Est-ce qu’il y aura des actions déterminantes dans les pays africains en vue de la mise en place de véritables industries culturelles et créatives pour accompagner ce regain d’attention pour le secteur de la culture dont ils semblent faire montre aujourd’hui ?

Bien évidement. L’UA travaille ardemment à cela et dispose, à cet effet, de deux outils essentiels : la Charte de la Renaissance culturelle africaine et le plan d’action sur les industries culturelles et créatives dont la version révisée a été adoptée par les États membres le 30 mars 2021. En outre, les États ont été exhortés, durant le deuxième forum des ministres, à œuvrer pour faire des industries culturelles et créatives des leviers importants du développement.

Monsieur le Coordonnateur, au-delà de la question du thème de l’UA pour cette année, quels sont les rapports que le CELHTO entretient avec les acteurs du domaine des arts et de la culture des différents pays, à commencer par le Niger où vous êtes basés ?

Nous avons l’habitude de dire que le CELHTO est un des deux bras qui aident la Division de la Culture de la Commission de l’Union Africaine basée à Addis-Abeba à embrasser l’ensemble du secteur culturel africain ; le second bras étant l’Académie Africaine des Langues (ACALAN) basée à Bamako au Mali.

A cet effet, le CELHTO a trois cœurs de cible que sont : les institutions culturelles étatiques, les milieux universitaires et la société civile culturelle de l’ensemble du continent. Avec chacun d’eux, nous avons des rapports étroits de collaboration et d’accompagnement.

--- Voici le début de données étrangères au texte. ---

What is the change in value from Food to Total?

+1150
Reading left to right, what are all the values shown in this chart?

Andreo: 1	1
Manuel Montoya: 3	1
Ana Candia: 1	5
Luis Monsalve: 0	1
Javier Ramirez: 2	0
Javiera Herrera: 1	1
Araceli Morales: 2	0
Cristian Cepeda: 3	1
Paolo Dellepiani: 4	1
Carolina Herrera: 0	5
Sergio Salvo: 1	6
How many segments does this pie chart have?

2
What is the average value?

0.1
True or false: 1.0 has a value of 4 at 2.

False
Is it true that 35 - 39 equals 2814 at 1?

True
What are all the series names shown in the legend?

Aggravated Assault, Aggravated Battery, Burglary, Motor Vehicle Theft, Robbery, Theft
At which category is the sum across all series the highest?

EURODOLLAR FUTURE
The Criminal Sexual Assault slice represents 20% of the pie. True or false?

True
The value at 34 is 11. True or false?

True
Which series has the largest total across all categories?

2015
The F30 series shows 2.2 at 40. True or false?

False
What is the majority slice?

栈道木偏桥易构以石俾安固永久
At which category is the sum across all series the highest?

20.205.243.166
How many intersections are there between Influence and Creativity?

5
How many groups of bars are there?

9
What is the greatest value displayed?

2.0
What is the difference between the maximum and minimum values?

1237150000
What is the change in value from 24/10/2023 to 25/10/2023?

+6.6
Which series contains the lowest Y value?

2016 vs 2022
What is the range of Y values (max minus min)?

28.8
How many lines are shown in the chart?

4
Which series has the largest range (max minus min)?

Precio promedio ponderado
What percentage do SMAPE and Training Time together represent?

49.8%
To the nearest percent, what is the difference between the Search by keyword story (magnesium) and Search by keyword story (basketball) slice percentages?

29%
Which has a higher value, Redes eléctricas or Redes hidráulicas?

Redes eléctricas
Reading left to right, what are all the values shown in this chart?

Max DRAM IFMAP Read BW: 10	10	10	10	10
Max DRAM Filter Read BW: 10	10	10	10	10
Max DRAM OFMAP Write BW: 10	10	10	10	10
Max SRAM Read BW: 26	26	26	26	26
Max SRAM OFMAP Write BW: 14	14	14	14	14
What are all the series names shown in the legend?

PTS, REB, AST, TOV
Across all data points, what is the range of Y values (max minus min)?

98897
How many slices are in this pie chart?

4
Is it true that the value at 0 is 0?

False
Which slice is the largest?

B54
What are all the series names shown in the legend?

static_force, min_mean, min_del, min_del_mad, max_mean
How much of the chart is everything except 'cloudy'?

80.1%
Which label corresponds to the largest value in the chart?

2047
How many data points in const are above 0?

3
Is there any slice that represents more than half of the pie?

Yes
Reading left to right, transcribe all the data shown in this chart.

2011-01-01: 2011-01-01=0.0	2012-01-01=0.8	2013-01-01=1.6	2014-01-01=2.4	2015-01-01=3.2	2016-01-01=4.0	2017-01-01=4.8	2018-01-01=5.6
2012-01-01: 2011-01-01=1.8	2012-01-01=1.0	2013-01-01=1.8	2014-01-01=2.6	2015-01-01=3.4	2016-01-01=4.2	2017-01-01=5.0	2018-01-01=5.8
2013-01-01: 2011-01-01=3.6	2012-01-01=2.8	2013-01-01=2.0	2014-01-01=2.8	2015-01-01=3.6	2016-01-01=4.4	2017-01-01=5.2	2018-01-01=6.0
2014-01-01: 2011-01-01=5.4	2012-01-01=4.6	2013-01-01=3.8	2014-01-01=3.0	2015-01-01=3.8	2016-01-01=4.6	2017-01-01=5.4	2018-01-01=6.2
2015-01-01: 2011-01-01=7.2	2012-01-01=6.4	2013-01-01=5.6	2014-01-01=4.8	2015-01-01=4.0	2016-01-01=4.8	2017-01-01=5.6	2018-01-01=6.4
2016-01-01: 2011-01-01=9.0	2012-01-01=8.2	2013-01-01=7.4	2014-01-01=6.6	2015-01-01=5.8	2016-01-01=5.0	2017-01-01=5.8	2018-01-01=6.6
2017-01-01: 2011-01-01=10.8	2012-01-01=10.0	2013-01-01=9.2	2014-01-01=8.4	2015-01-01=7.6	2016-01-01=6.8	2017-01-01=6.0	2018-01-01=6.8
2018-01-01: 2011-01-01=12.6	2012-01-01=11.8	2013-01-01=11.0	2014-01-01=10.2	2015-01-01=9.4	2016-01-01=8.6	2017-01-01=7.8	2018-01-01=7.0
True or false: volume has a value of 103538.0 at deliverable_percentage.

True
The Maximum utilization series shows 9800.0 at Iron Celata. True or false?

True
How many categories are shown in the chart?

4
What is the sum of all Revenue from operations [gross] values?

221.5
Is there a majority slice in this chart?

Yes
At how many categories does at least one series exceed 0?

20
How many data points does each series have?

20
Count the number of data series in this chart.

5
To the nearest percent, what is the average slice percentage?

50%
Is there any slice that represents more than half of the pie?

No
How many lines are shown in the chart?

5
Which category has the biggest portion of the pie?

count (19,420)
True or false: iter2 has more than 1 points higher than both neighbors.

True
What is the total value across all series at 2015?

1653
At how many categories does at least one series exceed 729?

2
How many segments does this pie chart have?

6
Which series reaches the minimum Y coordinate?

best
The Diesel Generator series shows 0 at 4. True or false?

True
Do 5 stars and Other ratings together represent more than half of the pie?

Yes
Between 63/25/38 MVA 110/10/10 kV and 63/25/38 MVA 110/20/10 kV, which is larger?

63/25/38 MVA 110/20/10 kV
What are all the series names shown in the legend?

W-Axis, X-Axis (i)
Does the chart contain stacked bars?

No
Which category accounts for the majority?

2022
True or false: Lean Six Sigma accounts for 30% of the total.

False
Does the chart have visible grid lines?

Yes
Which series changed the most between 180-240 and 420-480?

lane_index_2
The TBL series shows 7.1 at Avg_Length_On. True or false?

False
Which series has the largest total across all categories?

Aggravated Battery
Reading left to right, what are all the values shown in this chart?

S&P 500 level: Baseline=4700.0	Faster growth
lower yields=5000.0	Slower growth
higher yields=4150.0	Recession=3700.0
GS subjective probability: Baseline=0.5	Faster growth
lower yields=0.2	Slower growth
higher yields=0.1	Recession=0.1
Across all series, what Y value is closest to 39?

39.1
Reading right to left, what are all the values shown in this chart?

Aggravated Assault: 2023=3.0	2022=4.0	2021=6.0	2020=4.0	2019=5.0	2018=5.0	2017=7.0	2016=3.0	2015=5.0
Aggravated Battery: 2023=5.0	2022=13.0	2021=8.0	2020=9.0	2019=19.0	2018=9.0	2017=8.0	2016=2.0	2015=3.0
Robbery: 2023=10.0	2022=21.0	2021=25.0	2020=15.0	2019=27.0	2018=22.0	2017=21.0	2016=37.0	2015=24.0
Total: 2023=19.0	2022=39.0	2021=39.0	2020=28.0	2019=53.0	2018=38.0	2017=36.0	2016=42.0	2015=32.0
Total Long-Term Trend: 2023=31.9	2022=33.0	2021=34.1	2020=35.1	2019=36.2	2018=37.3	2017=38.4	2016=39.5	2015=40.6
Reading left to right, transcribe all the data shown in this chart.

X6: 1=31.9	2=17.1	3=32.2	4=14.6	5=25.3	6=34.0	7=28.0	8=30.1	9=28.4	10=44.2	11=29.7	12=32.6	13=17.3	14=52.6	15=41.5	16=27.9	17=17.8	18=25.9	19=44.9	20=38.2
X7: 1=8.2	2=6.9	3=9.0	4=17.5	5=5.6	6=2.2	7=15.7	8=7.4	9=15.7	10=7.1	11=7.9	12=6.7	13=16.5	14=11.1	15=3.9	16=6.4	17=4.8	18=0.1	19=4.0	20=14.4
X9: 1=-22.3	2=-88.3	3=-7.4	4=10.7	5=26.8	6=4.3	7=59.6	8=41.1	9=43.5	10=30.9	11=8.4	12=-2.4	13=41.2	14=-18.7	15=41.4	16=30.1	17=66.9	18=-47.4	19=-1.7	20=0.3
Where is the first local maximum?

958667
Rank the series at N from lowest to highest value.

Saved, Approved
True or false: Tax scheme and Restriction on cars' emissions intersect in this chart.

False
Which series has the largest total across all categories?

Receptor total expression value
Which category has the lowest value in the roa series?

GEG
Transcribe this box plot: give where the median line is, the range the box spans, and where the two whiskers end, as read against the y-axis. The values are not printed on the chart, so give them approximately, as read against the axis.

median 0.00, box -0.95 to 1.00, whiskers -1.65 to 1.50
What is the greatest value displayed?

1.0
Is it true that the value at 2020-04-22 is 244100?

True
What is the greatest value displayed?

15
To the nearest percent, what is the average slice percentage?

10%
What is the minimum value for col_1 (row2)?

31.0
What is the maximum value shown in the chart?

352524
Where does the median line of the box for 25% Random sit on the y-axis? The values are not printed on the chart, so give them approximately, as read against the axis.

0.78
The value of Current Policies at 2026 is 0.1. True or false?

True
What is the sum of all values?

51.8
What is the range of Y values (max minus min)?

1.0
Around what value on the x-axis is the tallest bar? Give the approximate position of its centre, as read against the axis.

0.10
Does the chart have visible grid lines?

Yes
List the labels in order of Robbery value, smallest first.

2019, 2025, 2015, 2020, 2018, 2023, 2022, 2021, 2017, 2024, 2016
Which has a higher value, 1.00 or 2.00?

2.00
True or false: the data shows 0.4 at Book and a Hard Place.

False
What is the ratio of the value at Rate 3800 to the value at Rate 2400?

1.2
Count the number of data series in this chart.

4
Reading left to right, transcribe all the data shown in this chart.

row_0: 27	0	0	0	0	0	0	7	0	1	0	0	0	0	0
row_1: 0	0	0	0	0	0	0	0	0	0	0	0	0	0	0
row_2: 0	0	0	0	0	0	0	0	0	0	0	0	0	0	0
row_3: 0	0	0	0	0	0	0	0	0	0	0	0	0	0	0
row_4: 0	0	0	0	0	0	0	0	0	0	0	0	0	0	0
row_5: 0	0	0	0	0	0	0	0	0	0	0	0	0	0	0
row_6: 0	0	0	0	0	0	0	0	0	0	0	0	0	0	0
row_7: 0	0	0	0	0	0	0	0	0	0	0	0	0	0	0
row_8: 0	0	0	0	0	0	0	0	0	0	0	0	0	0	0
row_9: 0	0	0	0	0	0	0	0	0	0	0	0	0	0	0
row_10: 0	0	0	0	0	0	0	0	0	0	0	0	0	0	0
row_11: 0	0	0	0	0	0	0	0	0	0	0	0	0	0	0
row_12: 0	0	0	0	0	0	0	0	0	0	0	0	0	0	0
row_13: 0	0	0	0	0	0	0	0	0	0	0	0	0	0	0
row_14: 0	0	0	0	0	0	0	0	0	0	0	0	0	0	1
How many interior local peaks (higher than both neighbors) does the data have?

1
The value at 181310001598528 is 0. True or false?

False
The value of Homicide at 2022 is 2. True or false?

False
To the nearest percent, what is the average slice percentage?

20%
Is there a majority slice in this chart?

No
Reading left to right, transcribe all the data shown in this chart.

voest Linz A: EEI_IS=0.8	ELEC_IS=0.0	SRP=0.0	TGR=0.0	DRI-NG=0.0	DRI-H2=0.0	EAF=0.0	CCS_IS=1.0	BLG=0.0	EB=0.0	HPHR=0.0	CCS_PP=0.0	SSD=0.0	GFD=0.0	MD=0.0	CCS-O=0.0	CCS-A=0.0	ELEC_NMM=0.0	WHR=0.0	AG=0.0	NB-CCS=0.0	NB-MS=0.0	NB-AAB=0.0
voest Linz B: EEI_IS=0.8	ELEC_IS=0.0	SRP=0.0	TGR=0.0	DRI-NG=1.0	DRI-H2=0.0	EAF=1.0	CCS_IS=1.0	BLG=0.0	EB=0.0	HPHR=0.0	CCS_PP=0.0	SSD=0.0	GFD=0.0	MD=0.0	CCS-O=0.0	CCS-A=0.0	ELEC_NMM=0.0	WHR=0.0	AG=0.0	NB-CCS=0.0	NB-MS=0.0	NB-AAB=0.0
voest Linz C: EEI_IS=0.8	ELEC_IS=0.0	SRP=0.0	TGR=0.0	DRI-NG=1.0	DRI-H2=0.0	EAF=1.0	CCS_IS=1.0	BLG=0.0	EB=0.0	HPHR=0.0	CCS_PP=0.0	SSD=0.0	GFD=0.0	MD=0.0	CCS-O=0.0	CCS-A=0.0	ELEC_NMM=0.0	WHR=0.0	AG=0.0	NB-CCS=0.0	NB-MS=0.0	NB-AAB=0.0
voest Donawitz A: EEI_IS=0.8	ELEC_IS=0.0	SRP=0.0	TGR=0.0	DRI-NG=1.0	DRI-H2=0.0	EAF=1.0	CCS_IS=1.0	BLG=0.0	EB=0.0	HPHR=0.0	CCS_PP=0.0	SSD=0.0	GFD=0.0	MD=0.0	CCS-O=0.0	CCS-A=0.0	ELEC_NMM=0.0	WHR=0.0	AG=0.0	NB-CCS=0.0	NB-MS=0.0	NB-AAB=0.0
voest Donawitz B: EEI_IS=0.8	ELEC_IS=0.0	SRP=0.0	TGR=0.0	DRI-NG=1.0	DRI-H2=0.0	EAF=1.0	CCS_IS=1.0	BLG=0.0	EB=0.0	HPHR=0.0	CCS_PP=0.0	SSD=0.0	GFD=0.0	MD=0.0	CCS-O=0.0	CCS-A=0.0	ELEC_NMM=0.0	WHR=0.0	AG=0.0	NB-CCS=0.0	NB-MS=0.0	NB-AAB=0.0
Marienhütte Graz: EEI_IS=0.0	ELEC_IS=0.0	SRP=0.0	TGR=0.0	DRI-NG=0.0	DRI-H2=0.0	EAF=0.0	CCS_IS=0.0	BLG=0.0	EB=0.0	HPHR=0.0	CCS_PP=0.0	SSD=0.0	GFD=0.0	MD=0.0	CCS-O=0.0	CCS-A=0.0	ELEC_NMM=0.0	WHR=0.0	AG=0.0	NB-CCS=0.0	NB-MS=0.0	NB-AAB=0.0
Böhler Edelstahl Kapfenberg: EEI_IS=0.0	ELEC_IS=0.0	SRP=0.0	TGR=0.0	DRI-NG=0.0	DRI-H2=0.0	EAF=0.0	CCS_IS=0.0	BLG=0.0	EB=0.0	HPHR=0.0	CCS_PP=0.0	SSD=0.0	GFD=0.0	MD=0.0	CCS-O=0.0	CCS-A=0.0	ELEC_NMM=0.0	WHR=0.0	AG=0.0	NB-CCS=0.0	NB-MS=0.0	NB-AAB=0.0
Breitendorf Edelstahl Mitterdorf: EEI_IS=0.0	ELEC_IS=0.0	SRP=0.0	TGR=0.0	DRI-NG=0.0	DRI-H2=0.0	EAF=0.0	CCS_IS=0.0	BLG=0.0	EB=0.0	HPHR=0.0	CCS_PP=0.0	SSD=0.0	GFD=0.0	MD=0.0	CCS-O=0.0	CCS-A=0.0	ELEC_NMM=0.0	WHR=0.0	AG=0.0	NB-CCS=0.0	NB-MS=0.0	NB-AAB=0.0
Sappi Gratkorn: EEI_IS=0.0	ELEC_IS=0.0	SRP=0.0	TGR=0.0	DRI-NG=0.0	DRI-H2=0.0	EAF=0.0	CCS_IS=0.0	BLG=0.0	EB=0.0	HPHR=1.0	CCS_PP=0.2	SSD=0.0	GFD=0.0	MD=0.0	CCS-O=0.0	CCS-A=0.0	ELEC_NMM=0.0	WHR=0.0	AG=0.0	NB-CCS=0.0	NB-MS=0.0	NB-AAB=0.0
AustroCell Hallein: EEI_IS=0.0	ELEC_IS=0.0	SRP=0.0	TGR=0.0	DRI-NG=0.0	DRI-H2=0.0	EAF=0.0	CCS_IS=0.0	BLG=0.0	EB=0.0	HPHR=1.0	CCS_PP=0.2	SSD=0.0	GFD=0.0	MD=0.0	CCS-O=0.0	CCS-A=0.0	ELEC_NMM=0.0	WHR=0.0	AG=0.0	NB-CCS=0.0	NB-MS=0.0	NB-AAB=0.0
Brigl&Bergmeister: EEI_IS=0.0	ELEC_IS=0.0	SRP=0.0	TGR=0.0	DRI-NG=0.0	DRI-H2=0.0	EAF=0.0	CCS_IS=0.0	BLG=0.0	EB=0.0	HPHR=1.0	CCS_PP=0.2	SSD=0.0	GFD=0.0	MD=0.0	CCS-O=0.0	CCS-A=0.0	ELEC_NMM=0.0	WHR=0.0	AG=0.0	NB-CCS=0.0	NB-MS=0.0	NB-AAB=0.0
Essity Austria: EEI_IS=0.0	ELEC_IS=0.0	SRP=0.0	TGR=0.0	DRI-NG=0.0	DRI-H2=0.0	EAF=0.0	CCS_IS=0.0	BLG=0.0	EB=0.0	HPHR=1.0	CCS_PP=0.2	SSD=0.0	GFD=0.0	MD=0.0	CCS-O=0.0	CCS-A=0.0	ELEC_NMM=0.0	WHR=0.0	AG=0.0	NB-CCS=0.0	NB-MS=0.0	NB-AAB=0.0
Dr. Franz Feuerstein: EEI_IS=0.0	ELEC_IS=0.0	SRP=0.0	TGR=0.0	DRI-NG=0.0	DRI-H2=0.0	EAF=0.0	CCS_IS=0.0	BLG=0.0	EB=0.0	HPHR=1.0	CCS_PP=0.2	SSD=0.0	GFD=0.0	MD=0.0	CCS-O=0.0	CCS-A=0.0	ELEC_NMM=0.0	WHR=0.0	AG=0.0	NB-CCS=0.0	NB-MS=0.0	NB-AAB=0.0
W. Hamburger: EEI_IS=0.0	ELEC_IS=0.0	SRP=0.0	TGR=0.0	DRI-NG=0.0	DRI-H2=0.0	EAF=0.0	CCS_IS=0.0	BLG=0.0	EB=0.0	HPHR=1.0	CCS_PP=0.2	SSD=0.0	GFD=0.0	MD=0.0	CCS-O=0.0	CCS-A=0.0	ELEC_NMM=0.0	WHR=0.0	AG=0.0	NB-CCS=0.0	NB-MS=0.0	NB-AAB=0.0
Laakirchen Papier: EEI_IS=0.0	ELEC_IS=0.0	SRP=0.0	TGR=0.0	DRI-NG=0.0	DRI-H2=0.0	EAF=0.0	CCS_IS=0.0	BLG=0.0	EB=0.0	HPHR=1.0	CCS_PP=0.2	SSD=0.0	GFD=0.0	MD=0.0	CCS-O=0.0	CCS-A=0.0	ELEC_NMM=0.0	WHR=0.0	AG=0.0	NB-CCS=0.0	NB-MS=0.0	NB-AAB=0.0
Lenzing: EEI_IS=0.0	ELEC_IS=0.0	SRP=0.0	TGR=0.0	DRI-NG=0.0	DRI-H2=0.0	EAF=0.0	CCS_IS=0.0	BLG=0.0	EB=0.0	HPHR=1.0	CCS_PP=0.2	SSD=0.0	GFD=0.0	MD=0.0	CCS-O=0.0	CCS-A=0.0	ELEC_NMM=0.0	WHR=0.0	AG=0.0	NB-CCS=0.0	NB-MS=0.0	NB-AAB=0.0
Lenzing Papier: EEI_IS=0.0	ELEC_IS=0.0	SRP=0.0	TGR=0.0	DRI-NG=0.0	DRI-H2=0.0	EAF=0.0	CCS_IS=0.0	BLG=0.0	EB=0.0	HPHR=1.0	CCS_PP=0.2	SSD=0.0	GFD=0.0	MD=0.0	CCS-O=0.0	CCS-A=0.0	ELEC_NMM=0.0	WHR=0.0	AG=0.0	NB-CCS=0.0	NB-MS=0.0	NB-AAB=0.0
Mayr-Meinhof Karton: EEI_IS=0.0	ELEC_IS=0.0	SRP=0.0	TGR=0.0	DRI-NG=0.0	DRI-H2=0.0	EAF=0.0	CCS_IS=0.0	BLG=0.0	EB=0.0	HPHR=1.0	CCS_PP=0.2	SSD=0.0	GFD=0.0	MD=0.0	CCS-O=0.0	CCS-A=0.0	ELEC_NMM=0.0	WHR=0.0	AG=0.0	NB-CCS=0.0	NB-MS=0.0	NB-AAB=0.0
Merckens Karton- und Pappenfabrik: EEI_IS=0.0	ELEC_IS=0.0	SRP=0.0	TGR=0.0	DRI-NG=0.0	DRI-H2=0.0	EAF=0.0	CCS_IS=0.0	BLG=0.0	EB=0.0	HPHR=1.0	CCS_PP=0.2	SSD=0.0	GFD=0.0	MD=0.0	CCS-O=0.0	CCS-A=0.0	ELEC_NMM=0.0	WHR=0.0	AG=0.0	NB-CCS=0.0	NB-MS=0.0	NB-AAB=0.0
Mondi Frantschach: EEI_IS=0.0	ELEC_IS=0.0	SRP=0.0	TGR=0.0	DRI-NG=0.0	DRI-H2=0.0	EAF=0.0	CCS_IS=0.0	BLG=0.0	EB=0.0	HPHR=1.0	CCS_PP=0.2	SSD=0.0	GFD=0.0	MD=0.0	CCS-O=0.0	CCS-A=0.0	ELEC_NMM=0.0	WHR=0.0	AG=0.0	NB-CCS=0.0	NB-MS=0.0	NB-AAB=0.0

Par exemple, pour les institutions culturelles étatiques, nous apportons des appuis techniques et/ou financiers ; pour les milieux universitaires, nous organisons régulièrement des rencontres scientifiques permettant de faire le point sur des thématiques de recherches et nous disposons aussi d’une revue scientifique qui offre un espace de réflexion et de publication aux chercheurs. Nous avons aujourd’hui, à notre actif, environ 150 publications scientifiques. Nous offrons aussi des subventions aux jeunes chercheurs dans le cadre de leur master ou thèse.

En ce qui concerne la société civile culturelle, nous faisons des renforcements de capacités aux acteurs et donnons également des appuis techniques et/ou financiers à des manifestations culturelles.

Au Niger spécifiquement, nous avons développé des partenariats avec les ministères en charge de la culture, du tourisme, de l’enseignement supérieur et des langues nationales.

En ce qui concerne le milieu universitaire nigérien, le CELHTO a signé un accord-cadre de coopération avec quatre des huit universités publiques nigériennes et met en place divers accompagnements des filières, des laboratoires ainsi que des associations d’étudiants. Le CELHTO met aussi à la disposition des chercheurs son centre de documentation disposant de ressources énormes.

Le CELHTO est aussi partenaire technique et/ou financier de divers festivals et activités culturelles du Niger : Parole de femmes, Sahel Hip Hop et Musiques du monde, RIR à Niamey, Festival Galgajia de Mayahi, Festival de l’Aïr.

C’est depuis le Niger que nous rayonnons sur l’ensemble du continent.